Third-party sellers on Amazon will no longer use Fedex ground delivery to ship Prime packages, as the e-commerce giant keeps on expanding its own delivery service just in time for the holiday season.

There is a possibility that this could have an effect on businesses, however a Fedex representative said that this is likely to affect only a small number of sellers “but limits the options for those small businesses on some of the highest-demand shipping days in history.”

The giant carrier also mentioned that they are still expecting to handle a large amount of deliveries during the holidays. 

“The overall impact to our business is minuscule,” said a Fedex spokeswoman. 

Amazon said that the ban starts this week and will only be for a limited period of time or “until the performance of these ship methods improve,” as stated in an email sent Sunday to merchants.  According to The Wall Street Journal the email also pointed out a decrease in performance as the main reason for the temporary ban.

Amazon has stopped using Fedex for its own deliveries across the U.S, however it was mentioned in the email to merchants that they can still use Fedex’s more expensive Express Service for Prime orders or Fedex Ground for non-Prime shipments.  

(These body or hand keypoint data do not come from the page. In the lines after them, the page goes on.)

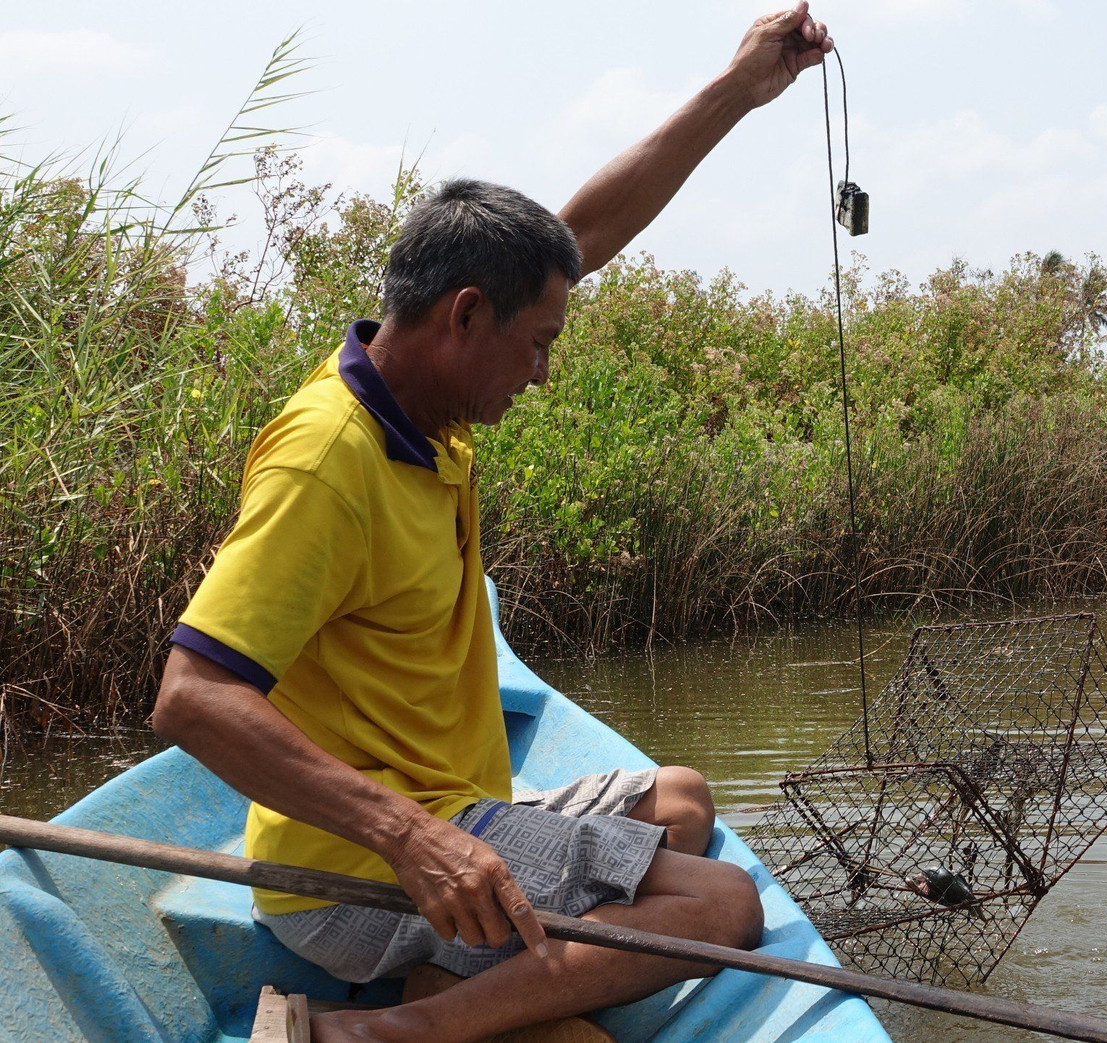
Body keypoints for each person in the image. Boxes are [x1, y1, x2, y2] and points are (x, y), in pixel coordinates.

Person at [152, 6, 832, 1041]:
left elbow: (582, 235)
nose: (542, 372)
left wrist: (736, 89)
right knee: (720, 904)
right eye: (537, 345)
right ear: (465, 314)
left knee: (682, 799)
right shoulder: (330, 459)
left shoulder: (424, 399)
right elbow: (192, 697)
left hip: (443, 806)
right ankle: (384, 1030)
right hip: (347, 870)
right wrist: (414, 836)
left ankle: (443, 987)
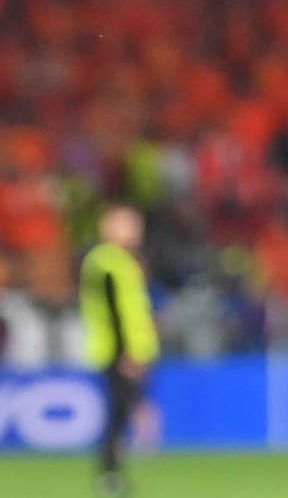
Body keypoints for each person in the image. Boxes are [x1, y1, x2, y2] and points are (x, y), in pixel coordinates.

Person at [79, 204, 160, 497]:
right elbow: (114, 312)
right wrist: (126, 352)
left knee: (121, 411)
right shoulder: (106, 262)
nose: (135, 230)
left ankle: (112, 472)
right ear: (108, 228)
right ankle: (110, 473)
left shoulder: (124, 261)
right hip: (117, 350)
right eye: (127, 224)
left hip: (132, 349)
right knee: (122, 411)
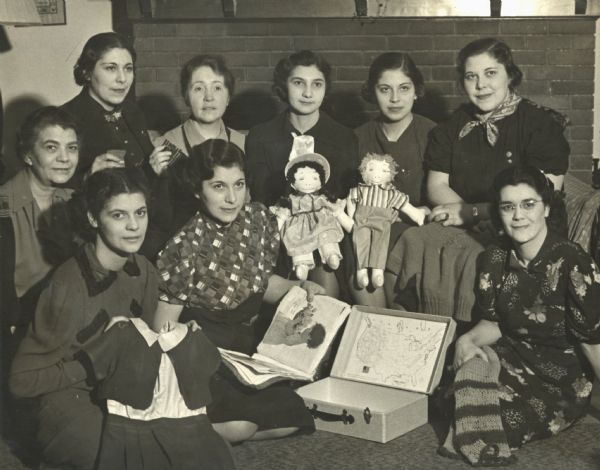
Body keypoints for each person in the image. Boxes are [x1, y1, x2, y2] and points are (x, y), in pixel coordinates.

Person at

The conflict between Amazon and Fedex came out during the summer.  As soon as Amazon announced that they will do a one-day Prime delivery eventually, Fedex opted to finish its agreement with the world’s biggest online retailer.

According to consultancy ShipMatrix (a software that analyses shipping data) during Cyber Monday delivery rates were 90.4% for Fedex, 92.3% for the U.S Postal Service and 92.7% for the United Parcel Service Inc.  

That week Amazon delivered 93.7% of packages on time.

“These performances are not directly comparable because Amazon vans handle short-distance deliveries from fulfillment centers to doorsteps,” said ShipMatrix President Satish Jindel.  “Major shippers like Fedex and UPS moves packages great distances, at times from factories on one U.S coast to customer doorsteps on another, and are more exposed to weather and other disruptions.”

In regards to these results, Fedex said that it has to do a lot with weather conditions and the fact that they are experiencing some of the highest-volume days in its history: 

“Our networks are flexing as designed to accommodate the surge of packages.”  

When a package is delayed, Fedex said that their priority is to focus on getting the item quickly delivered on time for the holidays.

Weather conditions also played a big role on UPS shipments due to winter storms in the Northeast and Midwest.  This had resulted in longer schedules and overtime for workers. “A vast majority of UPS packages are meeting service-level commitments and the network overall is performing well,” said a UPS spokesman.  

Amazon promises to deliver items on time and that eventually we will get our products in one day, rushing an pressuring other retailers to stay on the same page.